セミクローズドタイプのキッチンは、壁付けキッチンと対面キッチンの良い所取りが出来るスタイルと言えます。
キッチン以外にも、どのような場所でセミクローズド空間を作ると便利なのでしょうか?リノベーションでセミクローズド空間を作る際のアイテムと共にご紹介したいと思います。
コロナ禍になり、人気になった間取りが、ワークスペースをセミクローズドタイプにする方法です。仕事をしながらも、子供や介護が必要な家族の様子を見たい方や、子供の勉強部屋にして、勉強している姿が見えるようにしている場合もあります。
また、一人暮らしの方やカップルで仕事部屋と生活空間を分けてメリハリを付けたいけれど、部屋が狭くなったり、暗くなったりするのは嫌という方にも、セミクローズドタイプのワークスペースは人気です。
カウンターデスクを設置している壁だけを、座った際に顔が見える腰壁にしたり、室内窓を付けて中が見えるようにしたりすることが出来ます。開放的なワンルームのお宅でも、壁を一部だけ立ち上げて扉は付けずに、部屋の一角に集中できるセミクローズドワークスペースを作ることも出来ます。壁以外にも、天井まで高さのない本棚や収納を使って間仕切ることで、空間を分けつつも収納も増やすことが出来て便利です。
セミクローズドのメリットを最大限に生かせる場所として、おススメなのが家事室をセミクローズドタイプにすることです。家事は、キッチンや洗面脱衣所など、様々な場所での作業があります。洗濯と料理、掃除など同時進行で行うことも多く、隙間時間に家計簿を付けたりパソコンで副業を行ったりすることもあり、ある程度個室にしたいものの、家全体を把握できる場所に家事室を設けたいという方は少なくありません。
そこで便利なのが家事室をセミクローズドタイプにすることです。キッチンの裏側に家事室を設けつつも、壁の一部をくり抜き、シンクやリビング内が見えるようにしたり、ランドリールームやキッチンの隣に家事室を設ける場合も、扉は付けずに、オープンな出入り口にしておくことで、すぐに移動できるようにしたりして、セミクローズドを取り入れることが出来ます。

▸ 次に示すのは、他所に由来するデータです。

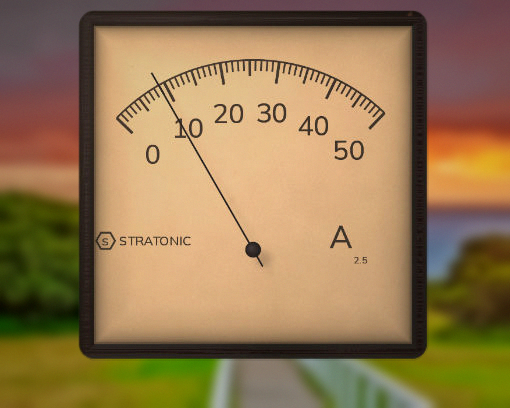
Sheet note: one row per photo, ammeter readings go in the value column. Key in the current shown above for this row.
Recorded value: 9 A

個室でもオープンな空間でもない、セミクローズドタイプの空間は、個室にしたい反面、家族を感じられる空間にしたい、隠したい反面、見せたい、といった一見正反対に思える2つの願望を実現させることが出来る方法です。壁の高さを調整することや、扉をつけないこと、壁をくり抜いたり、室内窓を付けたり、様々な方法でセミクローズドタイプの空間にリノベーションすることが可能です。
ワークスペースや家事室など、完全個室にする必要はないものの、空間として分けたい場所を作るうえで、セミクローズドというスタイルを検討してみるのはいかがでしょうか?